17 November 2010 ~ 0 Comments

Threadless: New this week

The i in TEAM by Jaco Haasbroek (Haasbroek) is one of those simple, elegant solutions that leaves you speechless, wondering how it is that no one has ever done it before. The blocky lettering is necessary for the joke, but it also bears more than a passing resemblance to the kind of sturdy text that appears on real team sportswear. What’s additionally neat is that when you see the design, you can also instantly imagine the sort of person who would wear it- someone who plays a team sport, but hasn’t conformed to the stereotype. And of course, all the design nerds who love the visual wit of it. Easily the best shirt this week, despite some quality competition.

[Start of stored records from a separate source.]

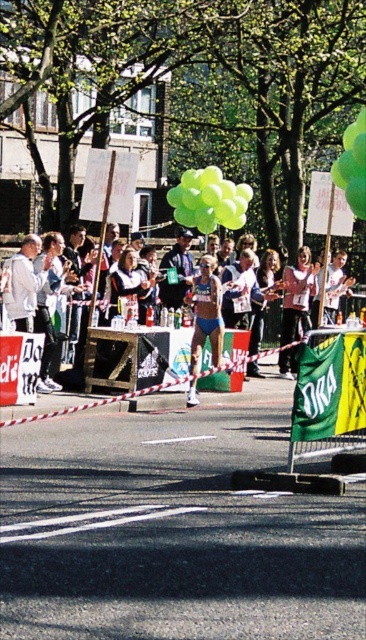
Does green rubber balloon at upper center come in front of white cotton jacket at center?

Yes, green rubber balloon at upper center is closer to the viewer.

Is green rubber balloon at upper center to the right of white cotton jacket at center from the viewer's perspective?

Yes, green rubber balloon at upper center is to the right of white cotton jacket at center.

You are a GUI agent. You are given a task and a screenshot of the screen. Output one action in this format:
    pyautogui.click(x=<x>, y=<y>)
    Task: Click on the green rubber balloon at upper center
    
    Given the screenshot: What is the action you would take?
    pyautogui.click(x=352, y=164)

Is white hoodie at left above matte blue shorts at center?

Correct, white hoodie at left is located above matte blue shorts at center.

Which is behind, point (43, 280) or point (200, 346)?

The point (43, 280) is more distant.

The image size is (366, 640). What are the coordinates of `white hoodie at left` in the screenshot? It's located at pyautogui.click(x=28, y=280).

Who is higher up, matte black shirt at center or white cotton jacket at center?

Positioned higher is matte black shirt at center.

Is point (173, 262) positioned behind point (329, 292)?

No, (173, 262) is in front of (329, 292).

Image resolution: width=366 pixels, height=640 pixels. I want to click on matte black shirt at center, so click(x=177, y=269).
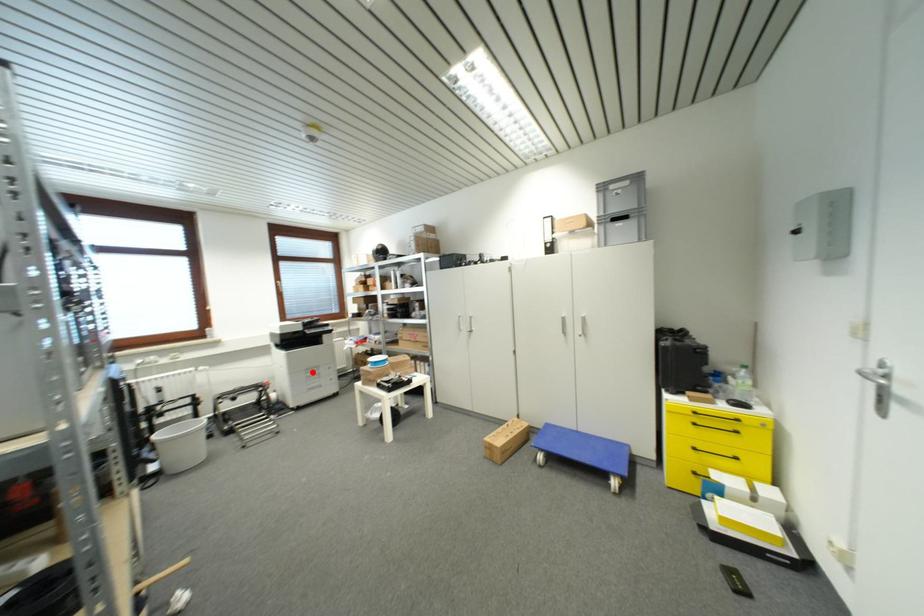
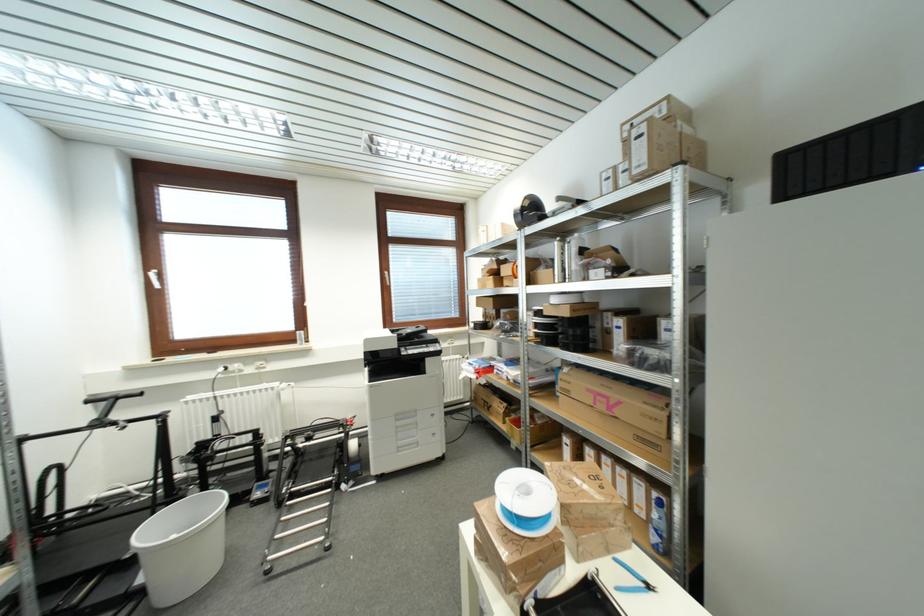
Where in the second image is the point corresponding to the highlighted location from the first image?

(403, 419)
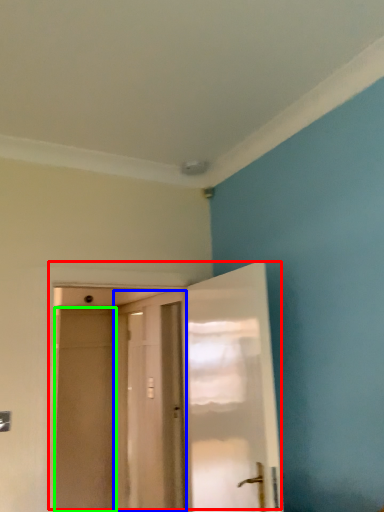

House Brawl by Alex Solis and Alice X. Zhang (silverqe) is likely to be the best-looking Harry Potter fan shirt in existence. It’s also an interesting shirt to review as a non-fan, because it’s not entirely clear to me which parts of the shirt are invented and which are directly from the text. So I’m presuming that each house is represented as these animals in the book, weird as it seems to me that a badger would be the mascot of anything (yes I know about Wisconsin, and that’s weird too). The lion and snake duke it out, while the badger and eagle are like “Oh jeez, you can’t take those two anywhere.” Which is probably accurate to how those houses behave in the books. Presuming that’s all true, kudos to the artists for creating a design that is true to the spirit of the books, yet is still stealthy enough to escape notice among non-fans. With that said, the layout is a little weird to me- the banners look like they’re hanging really low on the shirt, and it looks awkward to me on just about every cut of shirt shown. I think adding some length to the banners (or even just printing them higher) could have solved this.

In Flying Colours by Tang Yau Hoong (TangYauHoong) has so much color, it’s crazy! Bright, saturated tones form simple shapes that show buildings and landscape intermingling beneath a vintage-looking sky. There’s some really nice layering here that gives the impression of city and wilderness co-existing, as well as creating some pretty rad color combinations in the fades. The content of that wing is truly gorgeous work. My problem is that, personally, I’m not interested in the wing itself. Since it contains all the other artwork, it becomes the biggest and most prominent part of the image- frustrating since it is also the least interesting bit. Its crisp style seems at odds with the delicious softness of the other art.

Italyc by Nathan W. Pyle (nathanwpyle) is another brilliant design this week, reinterpreting a classic monument with a simple addition. The type style menu is a cute reminder that the famous leaning tower is just an ordinary building… with one tiny difference. I think some of the design’s appeal lays in how it combines work with play- the classic vacation destination is seen through the lens of ordinary office drudgery, and focuses on the best aspects of both worlds. Wouldn’t it be amazing if you could click and change real objects in the world around you?

Beard of Cloud by Ben Chen (ben chen) envisions a cloud as a classic gentleman, complete with fancy bicycle, monocle and top hat. It’s almost total nonsense, but one element ties the ideas together: a rainbow as mustache. Oddly, this is also where it gets into trouble with me, because the mustache’s shape is so far from that of a rainbow that it feels like a huge conceptual reach. I feel like the traditional rainbow shape isn’t that far from what a mustache actually looks like, so it’s confusing to see a stylized version that departs from that. It’s a cute mustache, don’t get me wrong, I’m just not sure it actually reads as a rainbow at this point. I’m tempted to say that a two color version, with a black mustache, might have been just as much fun and avoided the problem.

Willy’s Gullwash by Richard Fulop (fuloprichard) is a really fun illustration, starring a stoic, mechanical-looking whale who moonlights as a carwash of sorts for dirty birds. It’s silly but it works, and seeing those birds squeezing through the baleen is good for a laugh. Cloud-looking smoke contributes to the mechanized feeling and also creates a nice sense of motion across the tee. What really makes the design work, though, is the placement- the whale gets some appropriately huge real estate, dominating the tee, while the smoke trails all the way across the sleeve. Even though the shirt ends, it feels like the design just keeps on going. Nice.

Threadless prints new shirts every week, chosen from the designs submitted by and voted on by site members. Winners get $2000 cash and $500 in Threadless credit, with the possibility to earn more through Bestee awards, poster prints, and reprints.